There is insufficient scope in this article to describe in detail or even summarise the myriad of “supposedly irrelevant factors”, however, what are being referred to are proven influencing factors such as social proof (the often surprising and significant impact that others’ behaviour has on our own), ease (the way in which, to save on cognitive effort, we often take the path of least resistance), and of course emotions (these are very likely to play a role in b2b as well as consumer decisions).
While quantitative metrics have been developed to measure the impacts of some of the above (for example, at B2B International we often use the Harvard Business Review’s Customer Effort Score4 in recognition of the importance of cognitive ease on customer choice), there remain significant challenges in easily measuring others. Also, in addition to developing survey questions or methods for easily understanding the impacts in isolation of supposedly irrelevant factors, there are two further, related challenges which should be tackled.

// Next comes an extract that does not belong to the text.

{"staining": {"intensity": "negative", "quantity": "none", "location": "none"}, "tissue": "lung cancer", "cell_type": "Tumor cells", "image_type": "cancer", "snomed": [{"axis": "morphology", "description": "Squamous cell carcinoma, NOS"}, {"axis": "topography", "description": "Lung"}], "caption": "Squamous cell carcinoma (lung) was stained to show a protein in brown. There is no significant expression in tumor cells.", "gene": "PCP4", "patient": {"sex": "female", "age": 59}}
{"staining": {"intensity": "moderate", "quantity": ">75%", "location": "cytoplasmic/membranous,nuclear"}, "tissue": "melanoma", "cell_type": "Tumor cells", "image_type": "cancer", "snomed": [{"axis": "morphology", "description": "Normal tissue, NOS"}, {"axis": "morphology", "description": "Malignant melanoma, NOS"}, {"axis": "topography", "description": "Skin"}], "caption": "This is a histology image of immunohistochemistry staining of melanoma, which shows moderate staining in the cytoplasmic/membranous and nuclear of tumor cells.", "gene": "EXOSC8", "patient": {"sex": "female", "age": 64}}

The first challenge – which has yet to be addressed by academics or by market researchers – is to understand the relative importance of such factors versus each other in judgment and decision making. For example, does social proof over-ride cognitive ease, and if so how does this work and in which situations?
Second, it is equally important that we as an industry develop methods to understand the importance of such factors relative to the more functional factors associated with products and services – the latter being factors on which market research has, to date, typically focused the majority of its efforts.
This article has introduced behavioural science and provided an illustration of one way in which human judgment and decision making does not conform to the theories long espoused by economists. However, it is only by understanding “supposedly irrelevant factors”, how they interact with each other, and how they interact with the more functional factors associated with products and services, that we can build the most realistic, humanly relevant theories of judgment and decision making.
1 Thaler, R. (2015). Misbehaving: The making of behavioural economics. London: Allen Lane.
2 Morgenstern, O., & Von Neumann, J. (1980). Theory of Games and Economic Behavior. NJ: Princeton University Press.
3 Prospect / YouGov, November 2011.
4 Harvard Business Review, July – August 2010. Stop trying to delight your customers.